The history here is that about a year earlier, I had had discussions with
> Jon Callas, then CTO of PGP to see if we could persuade the market to move
> beyond the S/MIME vs PGP format war. The thing that ultimately prevented
> that work getting off the ground was not DKIM itself but the spam crisis
> that had prompted it. It was clearly not time to propose a second,
> different scheme. Some of the proposals I made in that group were intended
> to keep the door open to progress towards an encryption solution.
>
> We showed Jon our design before we released it as a sanity check. At no
> time did he say anything about certificate based approaches.
>
Again, you assume that VRSN was only interested in certificates.

The original IIM design used SRV records to find key servers. It's looking
> more and more that it was actually the right design. But Cisco was nobody
> with email so it was easier to go with flow of DK. I was the original one
> in our group to advocate that and I'm at peace with that.
>
I agree SRV was the right tool to do the job right, if you want to see the
approach I would do instead of DANE:

https://tools.ietf.org/id/draft-hallambaker-web-service-discovery-05.html
DNS Web Service Discovery (ietf.org)
<https://tools.ietf.org/id/draft-hallambaker-web-service-discovery-05.html>

Take the following service description:

_mmm._tcp.example.com SRV host1.example.com 0 10 80 host1.example.com
_mmm._tcp.example.com SRV host2.example.com 0 40 80 host2.example.com
_mmm._tcp.example.com TXT "version=1.0-2.0"
mmm.example.com       CNAME host3.example.com
host1.example.com     A 10.0.1.1
host2.example.com     A 10.0.1.2
_mmm._tcp.host2.example.com TXT "path=/service"
host3.example.com     A 10.0.1.1
host3.example.com     A 10.0.1.2

The text in the spec doesn't have TLS policy but you can see exactly where
it would go. I could decorate the _mmm._tcp.example.com record to specify
policy for all the hosts or do it on a granular per-host basis on _mmm._
tcp.host2.example.com.

Starting with TLSA and then trying to work out how SRV fitted in was an
obvious non starter.


And I don't know how something that could reduce the message count to the
>> original 3 way handshake is somehow the "wrong model". In what way? Is DKIM
>> the wrong model too?
>>
> DKIM is very definitely the wrong model and we knew that when we wrote the
> spec. DKIM is simply the best model that was possible within the time frame
> and with the vast and ugly legacy of SMTP deployment. It would have been
> even uglier if not for SPF giving us some breathing room.
>
> I have no idea how something that signs billions and billions of messages
> a day can be considered the "wrong model" whatever that means.
>

DKIM was designed for SMTP and SMTP alone. It is not a model that can be
generalized to other protocols and we knew that at the time. It is
certainly not a pattern I would want people to repeat as a paragon.

IIM was a better approach if you wanted to go for policy.
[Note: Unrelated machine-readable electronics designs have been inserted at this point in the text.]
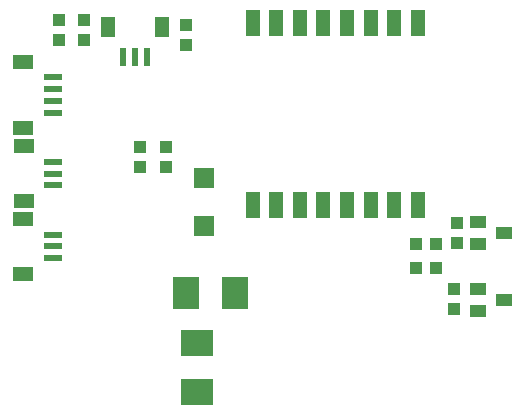
<source format=gbr>
G04 EAGLE Gerber X2 export*
%TF.Part,Single*%
%TF.FileFunction,Paste,Top*%
%TF.FilePolarity,Positive*%
%TF.GenerationSoftware,Autodesk,EAGLE,9.1.3*%
%TF.CreationDate,2018-09-20T23:52:22Z*%
G75*
%MOMM*%
%FSLAX34Y34*%
%LPD*%
%AMOC8*
5,1,8,0,0,1.08239X$1,22.5*%
G01*
%ADD10R,1.400000X1.000000*%
%ADD11R,1.000000X1.100000*%
%ADD12R,1.770000X1.800000*%
%ADD13R,1.200000X2.286000*%
%ADD14R,1.100000X1.000000*%
%ADD15R,2.794000X2.286000*%
%ADD16R,2.286000X2.794000*%
%ADD17R,1.550000X0.600000*%
%ADD18R,1.800000X1.200000*%
%ADD19R,0.600000X1.550000*%
%ADD20R,1.200000X1.800000*%


D10*
X430085Y205755D03*
X408085Y196255D03*
X408085Y215255D03*
D11*
X355789Y232370D03*
X372789Y232370D03*
D12*
X176344Y309251D03*
X176344Y268411D03*
D13*
X357544Y439825D03*
X337544Y439825D03*
X317544Y439825D03*
X297544Y439825D03*
X277544Y439825D03*
X257544Y439825D03*
X237544Y439825D03*
X217544Y439825D03*
X357544Y285985D03*
X337544Y285985D03*
X317544Y285985D03*
X297544Y285985D03*
X277544Y285985D03*
X257544Y285985D03*
X237544Y285985D03*
X217544Y285985D03*
D14*
X122417Y335302D03*
X122417Y318302D03*
X161156Y438090D03*
X161156Y421090D03*
X144010Y334901D03*
X144010Y317901D03*
D10*
X430276Y262248D03*
X408276Y252748D03*
X408276Y271748D03*
D11*
X356243Y253092D03*
X373243Y253092D03*
D14*
X390560Y253503D03*
X390560Y270503D03*
X388136Y197571D03*
X388136Y214571D03*
D15*
X170796Y168954D03*
X170796Y128034D03*
D16*
X161576Y211562D03*
X202496Y211562D03*
D17*
X48584Y240905D03*
X48584Y250905D03*
X48584Y260905D03*
D18*
X23334Y273905D03*
X23334Y227905D03*
D17*
X49013Y302574D03*
X49013Y312574D03*
X49013Y322574D03*
D18*
X23763Y335574D03*
X23763Y289574D03*
D14*
X53998Y425405D03*
X53998Y442405D03*
X75205Y442401D03*
X75205Y425401D03*
D19*
X107945Y411076D03*
X117945Y411076D03*
X127945Y411076D03*
D20*
X140945Y436326D03*
X94945Y436326D03*
D17*
X48676Y364340D03*
X48676Y374340D03*
X48676Y384340D03*
X48676Y394340D03*
D18*
X23426Y407340D03*
X23426Y351340D03*
M02*

</source>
The
web-service-discovery draft above is basically taking ideas from IIM and
Stuart Cheshire's DNS Service Discovery work.


Given where we are now with all SMTP using STARTTLS, I would probably look
> to implement TLS client auth instead which would allow fast restart to
> amortize the public key operations. But thats not where we were then.
>
> TLS doesn't do anything to help the end-to-end authentication.
>
DKIM provides 'middle to end' authentication, not end to end. Since it is
(usually) checked only in the middle, middle to middle might have been as
good a choice.

The reason I think it might have been the right approach is that we
wouldn't have needed to sit through the endless discussions of envelope vs
sender From, the vagaries of sending mail etc. But at the time it was the
wrong approach because much as I would have wanted to use spam to drive
STARTTLS deployment, that approach almost never works.